Part of what put new wind in pertuzumab’s sails was a study known as 929 described back in March in the Journal of Clinical Oncology. That study looked at 66 women with the HER2 gene mutation whose disease had worsened after getting a round of the usual trastuzumab. This time, they were given another round of trastuzumab in a couple different dose cohorts, plus the pertuzumab antibody. Researchers saw in this tough patient population that 24 percent of patients had their tumors shrink by at least half or more, and exactly half (50 percent) of patients saw some clinical benefit. The combination of the two antibodies was well-tolerated, researchers said.
“That was the first medical evidence that the combination of Herceptin and pertuzumab is something special and different,” Benyunes says.

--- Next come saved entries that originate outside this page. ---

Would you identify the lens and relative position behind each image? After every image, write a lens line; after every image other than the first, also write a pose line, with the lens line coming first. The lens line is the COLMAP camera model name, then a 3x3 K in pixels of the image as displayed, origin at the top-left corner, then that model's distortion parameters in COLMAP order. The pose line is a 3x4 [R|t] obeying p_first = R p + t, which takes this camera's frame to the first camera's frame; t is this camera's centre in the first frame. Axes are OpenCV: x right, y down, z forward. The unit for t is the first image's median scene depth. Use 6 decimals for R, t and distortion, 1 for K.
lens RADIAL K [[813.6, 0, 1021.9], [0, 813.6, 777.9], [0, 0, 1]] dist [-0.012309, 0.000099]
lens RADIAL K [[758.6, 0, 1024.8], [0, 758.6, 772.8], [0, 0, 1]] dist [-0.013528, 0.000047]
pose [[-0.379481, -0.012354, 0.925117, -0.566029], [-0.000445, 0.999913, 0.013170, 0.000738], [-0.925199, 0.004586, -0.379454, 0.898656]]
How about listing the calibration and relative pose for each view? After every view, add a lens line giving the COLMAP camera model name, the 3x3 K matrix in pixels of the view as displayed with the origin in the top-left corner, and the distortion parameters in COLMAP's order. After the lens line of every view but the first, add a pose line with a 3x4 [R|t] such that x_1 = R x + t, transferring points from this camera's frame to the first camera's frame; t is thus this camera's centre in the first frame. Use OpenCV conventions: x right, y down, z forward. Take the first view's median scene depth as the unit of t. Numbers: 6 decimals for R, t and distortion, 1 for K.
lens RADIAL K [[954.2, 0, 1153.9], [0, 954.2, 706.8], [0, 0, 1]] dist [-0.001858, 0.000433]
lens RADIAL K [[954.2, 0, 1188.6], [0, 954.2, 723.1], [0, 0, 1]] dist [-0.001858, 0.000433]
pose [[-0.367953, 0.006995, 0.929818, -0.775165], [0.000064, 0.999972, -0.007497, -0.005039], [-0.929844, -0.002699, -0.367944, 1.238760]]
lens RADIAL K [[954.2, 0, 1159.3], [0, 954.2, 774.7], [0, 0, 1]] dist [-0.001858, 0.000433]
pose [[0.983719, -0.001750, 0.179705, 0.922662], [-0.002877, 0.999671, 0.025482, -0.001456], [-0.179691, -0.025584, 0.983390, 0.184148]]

The women in the most recent study, Neosphere, were studied in the same way, as researchers looked for evidence of tumor shrinkage as an indication that the drug is providing some benefit. But because these women have had their cancer caught at an early stage, and have a relatively good prognosis by cancer standards, the study wasn’t designed to follow them for years and years to see if it offered a chance to live a longer, higher quality life. Tumor shrinkage, measured after 12 weeks, is what is known as a “surrogate endpoint” that is thought to correlate with the gold standard of cancer research—overall survival time—but it doesn’t always correlate.
“We think it correlates with better long term outcome,” Benyunes says.
Researchers will surely want to keep a close eye in further studies about whether combining the two antibodies adds extra side effects, and negates whatever extra benefit might be achieved. I also wonder whether, if pertuzumab passes all its further trials, and wins FDA approval as an expensive new antibody, insurers might balk at essentially paying for another costly new biologic medicine. That’s not really a question for a physician working on the clinical trial plan, but it’s certainly something all biotech developers need to consider. How much extra benefit does a second antibody need to provide patients in order to justify its considerable added cost?
Evidently, Genentech sees enough potential benefit with the extra antibody to justify the time, expense, and risk of putting it into the third and final stage of clinical trials. And for an antibody that looked like a failure five years ago, it’s a surprising turn of events.
“A lot of people had written off pertuzumab,” Benyunes says. “It’s been in development a long time. We’ve looked in lots of different tumors without really highly encouraging clinical benefit.” Based now on what Genentech is seeing, the company’s vision is to keep testing various combinations of its antibodies to find just the right mix. “The best you can do is wait and see on the data,” Benyunes says.